Now OSM is just a bunch of data. Sometimes their quality is better, sometimes worse. The entire software stack, except for the API, is built outside of OSMF’s influence and maintained by non-OSMF actors. Unfortunately, it seems that OSMF did not try to take steps that could improve the situation, improve project management.

It’s time to change a T-shirt to a business suit. OSM is no longer a hobby project – it is a major player in today’s world of geospatial data providers.
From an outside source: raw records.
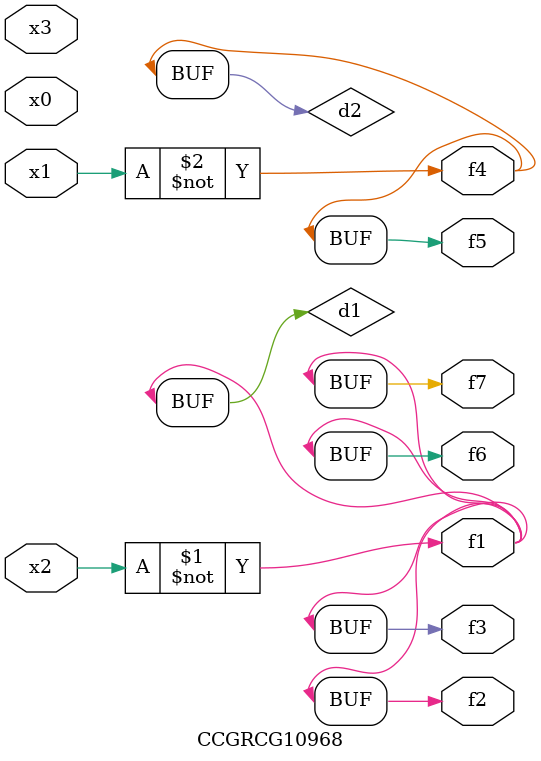
<source format=v>
module CCGRCG10968(
	input x0, x1, x2, x3,
	output f1, f2, f3, f4, f5, f6, f7
);

	wire d1, d2;

	xnor (d1, x2);
	not (d2, x1);
	assign f1 = d1;
	assign f2 = d1;
	assign f3 = d1;
	assign f4 = d2;
	assign f5 = d2;
	assign f6 = d1;
	assign f7 = d1;
endmodule

</source>
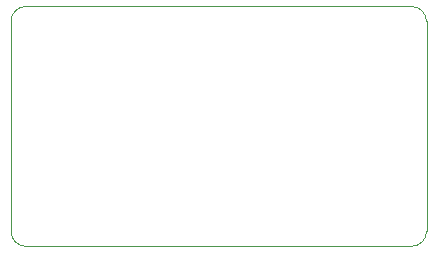
<source format=gm1>
G04 #@! TF.GenerationSoftware,KiCad,Pcbnew,(6.0.1)*
G04 #@! TF.CreationDate,2024-05-17T17:22:04+02:00*
G04 #@! TF.ProjectId,pmod_memory_module,706d6f64-5f6d-4656-9d6f-72795f6d6f64,rev?*
G04 #@! TF.SameCoordinates,Original*
G04 #@! TF.FileFunction,Profile,NP*
%FSLAX46Y46*%
G04 Gerber Fmt 4.6, Leading zero omitted, Abs format (unit mm)*
G04 Created by KiCad (PCBNEW (6.0.1)) date 2024-05-17 17:22:04*
%MOMM*%
%LPD*%
G01*
G04 APERTURE LIST*
G04 #@! TA.AperFunction,Profile*
%ADD10C,0.100000*%
G04 #@! TD*
G04 APERTURE END LIST*
D10*
X52959000Y-36830001D02*
X52959000Y-19050001D01*
X51689000Y-17780001D02*
X19050000Y-17780000D01*
X52959000Y-19050001D02*
G75*
G03*
X51689000Y-17780001I-1288313J-18313D01*
G01*
X51689000Y-38100001D02*
G75*
G03*
X52959000Y-36830001I1J1269999D01*
G01*
X17780000Y-36830000D02*
G75*
G03*
X19050000Y-38100000I1269999J-1D01*
G01*
X19050000Y-17780000D02*
G75*
G03*
X17780000Y-19050000I-1J-1269999D01*
G01*
X17780000Y-19050000D02*
X17780000Y-36830000D01*
X19050000Y-38100000D02*
X51689000Y-38100001D01*
M02*

</source>
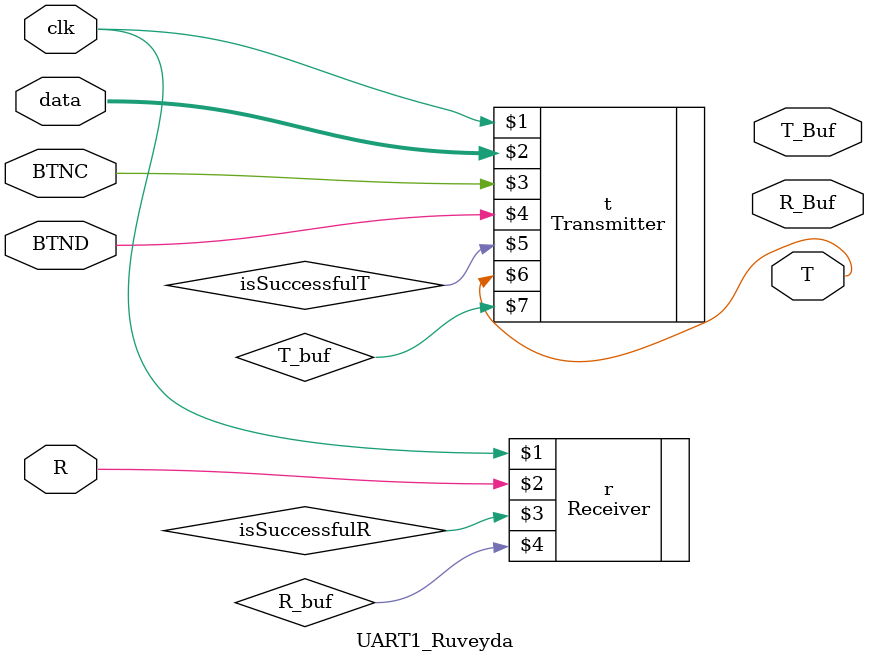
<source format=sv>
`timescale 1ns / 1ps
module UART1_Ruveyda#(parameter bitNum=8)(
    input clk, //reset,
    input [bitNum-1:0] data,
    input BTNC, //for load operation
    input BTND, //for transmit operation
    input R,
    output T,
    output reg [bitNum-1:0] T_Buf,
    output reg [bitNum-1:0] R_Buf
);
wire isSuccessfulT,isSuccessfulR;

Transmitter t(clk,data,BTNC,BTND,isSuccessfulT,T,T_buf);
Receiver r(clk,R,isSuccessfulR,R_buf);

endmodule

</source>
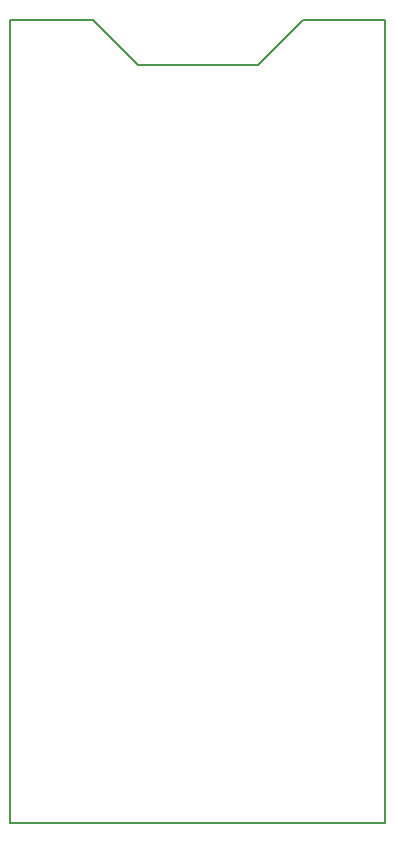
<source format=gbr>
G04 #@! TF.FileFunction,Profile,NP*
%FSLAX46Y46*%
G04 Gerber Fmt 4.6, Leading zero omitted, Abs format (unit mm)*
G04 Created by KiCad (PCBNEW 4.0.4+dfsg1-stable) date Wed Jan 11 18:43:51 2017*
%MOMM*%
%LPD*%
G01*
G04 APERTURE LIST*
%ADD10C,0.100000*%
%ADD11C,0.150000*%
G04 APERTURE END LIST*
D10*
D11*
X80645000Y-118110000D02*
X112395000Y-118110000D01*
X105410000Y-50165000D02*
X112395000Y-50165000D01*
X101600000Y-53975000D02*
X105410000Y-50165000D01*
X91440000Y-53975000D02*
X101600000Y-53975000D01*
X87630000Y-50165000D02*
X91440000Y-53975000D01*
X80645000Y-50165000D02*
X87630000Y-50165000D01*
X80645000Y-50165000D02*
X80645000Y-118110000D01*
X112395000Y-118110000D02*
X112395000Y-50165000D01*
M02*

</source>
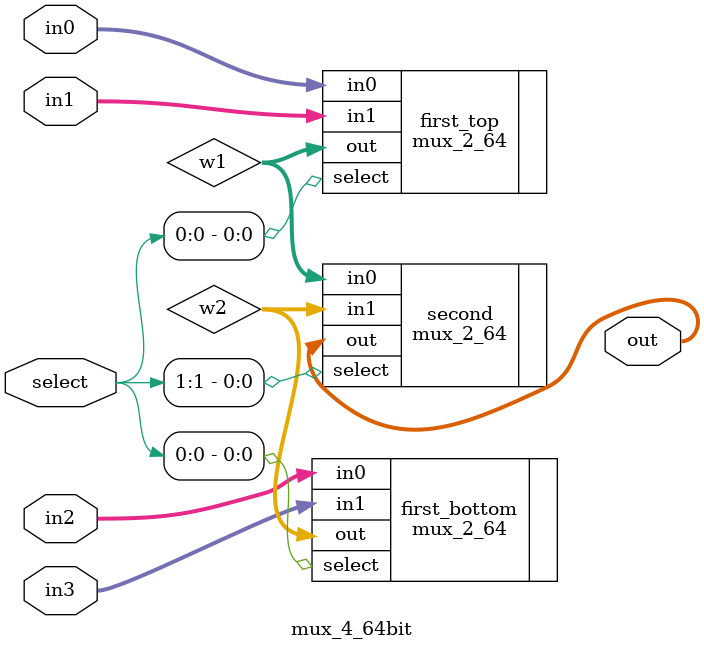
<source format=v>
module mux_4_64bit(select, in0, in1, in2, in3, out);
	input [ 1 : 0 ] select;
	input [ 63 : 0 ] in0, in1, in2, in3;
	output [ 63 : 0 ] out;
	wire [ 63 : 0 ] w1, w2;
	mux_2_64 first_top(. select (select[0]), . in0 (in0), . in1 (in1), . out (w1));
	mux_2_64 first_bottom(. select (select[0]), . in0 (in2), . in1 (in3), . out (w2));
	mux_2_64 second(. select (select[1]), . in0 (w1), . in1 (w2), . out (out));
endmodule
</source>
Overture Map under the auspices of the Linux Foundation can (should) become a showcase for free geospatial data and services, a place where you will be offered not only boards, nails and partial instructions on how to build a boat, but also services to transport you to the other shore, something similar to public transport compared to a private car. OSM, if nothing changes, will still supply boards and nails, metal - someone has to do it anyway, and Overture Map will be a ship’s yard where you can order a ship for yourself, or handy tools to operate your own ocean liner, or it will be a bridge with which you can reach the opposite shore. Perhaps the Linux Foundation will become part of OSMF or vice versa, which will allow communication between data users and those who create them. I look with optimism to the future, to the future synergy between all those who change the world for the better.